Emit the entire listing verbatim.
((
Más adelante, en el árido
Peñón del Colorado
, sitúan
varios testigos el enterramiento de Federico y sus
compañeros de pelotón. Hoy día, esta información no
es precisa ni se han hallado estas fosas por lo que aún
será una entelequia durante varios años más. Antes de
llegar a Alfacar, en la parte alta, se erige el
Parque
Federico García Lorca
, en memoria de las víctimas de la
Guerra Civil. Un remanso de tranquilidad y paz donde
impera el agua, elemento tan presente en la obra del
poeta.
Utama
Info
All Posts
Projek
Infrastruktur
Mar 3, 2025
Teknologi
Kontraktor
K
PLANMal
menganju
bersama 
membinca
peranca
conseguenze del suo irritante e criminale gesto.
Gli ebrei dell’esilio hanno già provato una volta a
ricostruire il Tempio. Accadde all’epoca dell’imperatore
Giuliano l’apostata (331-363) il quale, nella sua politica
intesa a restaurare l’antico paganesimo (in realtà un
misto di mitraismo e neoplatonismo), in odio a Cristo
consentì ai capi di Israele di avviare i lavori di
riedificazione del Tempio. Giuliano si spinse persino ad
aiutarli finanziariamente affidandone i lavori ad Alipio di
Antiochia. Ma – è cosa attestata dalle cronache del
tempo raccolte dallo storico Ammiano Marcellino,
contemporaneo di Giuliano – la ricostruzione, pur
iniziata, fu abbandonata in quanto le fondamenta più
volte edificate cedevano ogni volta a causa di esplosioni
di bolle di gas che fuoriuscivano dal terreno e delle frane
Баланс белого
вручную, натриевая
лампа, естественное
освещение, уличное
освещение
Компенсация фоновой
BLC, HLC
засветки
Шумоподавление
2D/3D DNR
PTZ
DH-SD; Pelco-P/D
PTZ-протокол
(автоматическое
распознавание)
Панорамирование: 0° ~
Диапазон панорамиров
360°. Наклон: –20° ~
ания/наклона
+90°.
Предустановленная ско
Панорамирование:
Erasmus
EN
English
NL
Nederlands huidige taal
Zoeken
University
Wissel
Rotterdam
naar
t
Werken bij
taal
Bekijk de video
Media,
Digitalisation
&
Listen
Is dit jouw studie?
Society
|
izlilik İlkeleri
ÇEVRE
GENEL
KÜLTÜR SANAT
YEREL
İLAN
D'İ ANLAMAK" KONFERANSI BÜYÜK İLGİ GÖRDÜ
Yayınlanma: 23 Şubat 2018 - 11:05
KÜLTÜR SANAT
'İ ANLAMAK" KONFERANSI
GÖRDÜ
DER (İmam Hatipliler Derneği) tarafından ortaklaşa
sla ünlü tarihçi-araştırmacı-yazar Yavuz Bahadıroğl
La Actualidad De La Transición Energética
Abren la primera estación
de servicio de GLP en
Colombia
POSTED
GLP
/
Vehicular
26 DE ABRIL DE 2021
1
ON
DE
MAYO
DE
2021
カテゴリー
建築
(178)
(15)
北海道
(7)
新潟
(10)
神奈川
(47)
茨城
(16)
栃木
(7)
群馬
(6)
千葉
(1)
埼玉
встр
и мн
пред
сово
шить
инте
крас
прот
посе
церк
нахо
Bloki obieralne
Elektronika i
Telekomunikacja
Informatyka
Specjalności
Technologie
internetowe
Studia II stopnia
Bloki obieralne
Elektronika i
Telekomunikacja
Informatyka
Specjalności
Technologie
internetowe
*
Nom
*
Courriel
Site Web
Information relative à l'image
))
* **Result of the task**
Más adelante, en el árido
Peñón del Colorado
, sitúan
varios testigos el enterramiento de Federico y sus
compañeros de pelotón. Hoy día, esta información no
es precisa ni se han hallado estas fosas por lo que aún
será una entelequia durante varios años más. Antes de
llegar a Alfacar, en la parte alta, se erige el
Parque
Federico García Lorca
, en memoria de las víctimas de la
Guerra Civil. Un remanso de tranquilidad y paz donde
impera el agua, elemento tan presente en la obra del
poeta.
Utama
Info
All Posts
Projek
Infrastruktur
Mar 3, 2025
Teknologi
Kontraktor
K
PLANMal
menganju
bersama 
membinca
peranca
conseguenze del suo irritante e criminale gesto.
Gli ebrei dell’esilio hanno già provato una volta a
ricostruire il Tempio. Accadde all’epoca dell’imperatore
Giuliano l’apostata (331-363) il quale, nella sua politica
intesa a restaurare l’antico paganesimo (in realtà un
misto di mitraismo e neoplatonismo), in odio a Cristo
consentì ai capi di Israele di avviare i lavori di
riedificazione del Tempio. Giuliano si spinse persino ad
aiutarli finanziariamente affidandone i lavori ad Alipio di
Antiochia. Ma – è cosa attestata dalle cronache del
tempo raccolte dallo storico Ammiano Marcellino,
contemporaneo di Giuliano – la ricostruzione, pur
iniziata, fu abbandonata in quanto le fondamenta più
volte edificate cedevano ogni volta a causa di esplosioni
di bolle di gas che fuoriuscivano dal terreno e delle frane
Баланс белого
вручную, натриевая
лампа, естественное
освещение, уличное
освещение
Компенсация фоновой
BLC, HLC
засветки
Шумоподавление
2D/3D DNR
PTZ
DH-SD; Pelco-P/D
PTZ-протокол
(автоматическое
распознавание)
Панорамирование: 0° ~
Диапазон панорамиров
360°. Наклон: –20° ~
ания/наклона
+90°.
Предустановленная ско
Панорамирование:
Erasmus
EN
English
NL
Nederlands huidige taal
Zoeken
University
Wissel
Rotterdam
naar
t
Werken bij
taal
Bekijk de video
Media,
Digitalisation
&
Listen
Is dit jouw studie?
Society
|
izlilik İlkeleri
ÇEVRE
GENEL
KÜLTÜR SANAT
YEREL
İLAN
D'İ ANLAMAK" KONFERANSI BÜYÜK İLGİ GÖRDÜ
Yayınlanma: 23 Şubat 2018 - 11:05
KÜLTÜR SANAT
'İ ANLAMAK" KONFERANSI
GÖRDÜ
DER (İmam Hatipliler Derneği) tarafından ortaklaşa
sla ünlü tarihçi-araştırmacı-yazar Yavuz Bahadıroğl
La Actualidad De La Transición Energética
Abren la primera estación
de servicio de GLP en
Colombia
POSTED
GLP
/
Vehicular
26 DE ABRIL DE 2021
1
ON
DE
MAYO
DE
2021
カテゴリー
建築
(178)
(15)
北海道
(7)
新潟
(10)
神奈川
(47)
茨城
(16)
栃木
(7)
群馬
(6)
千葉
(1)
埼玉
встр
и мн
пред
сово
шить
инте
крас
прот
посе
церк
нахо
Bloki obieralne
Elektronika i
Telekomunikacja
Informatyka
Specjalności
Technologie
internetowe
Studia II stopnia
Bloki obieralne
Elektronika i
Telekomunikacja
Informatyka
Specjalności
Technologie
internetowe
*
Nom
*
Courriel
Site Web
Information relative à l'image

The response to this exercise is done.